3) Revert the changes on hba_conf (put md5 back instead of trust).
4) Start the server. For me, everything worked fine, meaning that now our restored pgsql is using the new passwords generated on the Tableau clean installation.
Note that this works for me because I have no extracts (I lost my “dataengine” folder).
Thanks a lot, Jonathan MacDonald, for this blog post. It really really helped me.
Fernando I don’t know who you are, but I know that you must have had a mildly stressful start to your Christmas!
Thank you for building on the work of Jonathan, the method you detailed helped me to help a customer out of a tricky situation too.
Genius. Merry Christmas x
Jonathan & Fernando, phew! THANKS A TON! Recovered the server with all the data intact after a failed upgrade from 2020.3 to 2021.2. I had a ton of extracts in the dataengine folder and still the tip from Fernando worked (on Windows) ! Great find htat even Tableau Support was surprised with the recovery.
One point to note is to gracefully close the postgres session after the four ALTER commands by using the \q command so that when you try taking a backup after the server is up, you’ll not have any errors.
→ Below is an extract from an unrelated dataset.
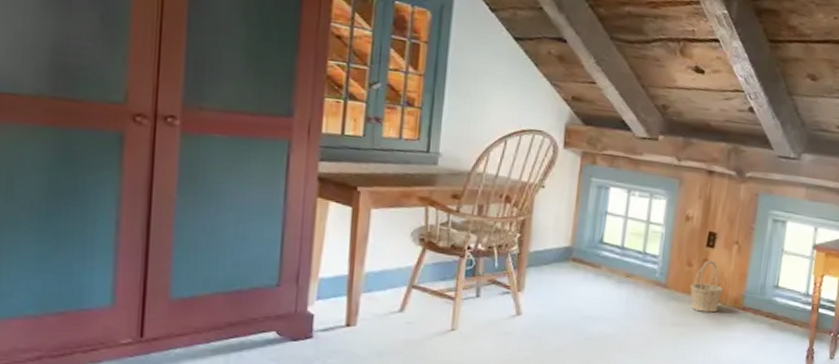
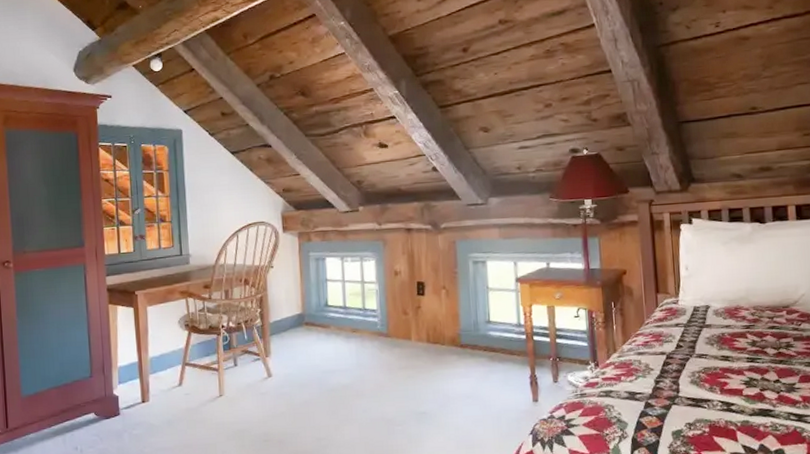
basket: present [690,261,724,313] -> none [409,307,440,354]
Quick Note: SMTP and topology changes had to redone after installing Tableau again.
We recently had an out of diskspace issue on a server – and now quite a few things are in an error state and will not start. Will this process work with that as sadly we don’t have a recent backup.
Thank you for this post, we followed it on 2020.2.3, everything seems to work, but we have an issue with the Embedded password in the connection, the stored password seems to be not working and if I change the password then the test is ok. But after saving and opening the same issue occurs. Does anyone have that same issue?
This is really helpful thanks.
I found that the `tsm security regenerate-internal-tokens` step was hanging on the enabling database services task, and then failing.
Looks like I had incorrect permissions on the foldersI had carried over and for pgsql at least the logs were telling me `DETAIL: Permissions should be u=rwx (0700) or u=rwx,g=rx (0750).`
This was exceptionally helpful to me when our server (2021.1.2) decided the local server SSL cert was no longer valid, and as a result TSM couldn’t start or be accessed or used for anything (Windows Server 2016 here)
TSM was not accessible via command line after reinstalling, and I had to recreate the environmental variable per this article –
https://kb.tableau.com/articles/issue/error-tsm-is-not-recognized-as-an-internal-or-external-command-operable-program-or-batch-file
I did have to replicate the permissions on the copied pgsql and data engine folders, and also came across this article from Tableau regarding required permissions –
https://help.tableau.com/current/server/en-us/runas_confirm_read_ex.htm
Slowly putting the missing settings back together, but so far, so good!
Does this work on a 3 node cluster?
Wonder if adding the nodes back between steps 16 and 17 would do the trick.
I’m giving it a shot and will let you know. I know this post is quite dated but it seems to be the only one of it’s kind.
Appreciate the guidance!
Hi,
I followed the steps below on a new windows server and had an issue when regenerating the security tokens – failed with error ID 5. I can’t find anything useful in the logs to explain the error.
Did anyone have this issue? Any ideas to resolve?
Hey John,
My 2021.4 is somehow corrupted. I followed your steps but when I’m generating tokens the postgl db is not starting up thats why it’s not finishing that step. Can you help a little?
DO NOT contact Tableau Support for assistance with this entirely unsupported recovery method. If it works for you, that’s great, but it is in no way supported and we will not provide support to perform these steps.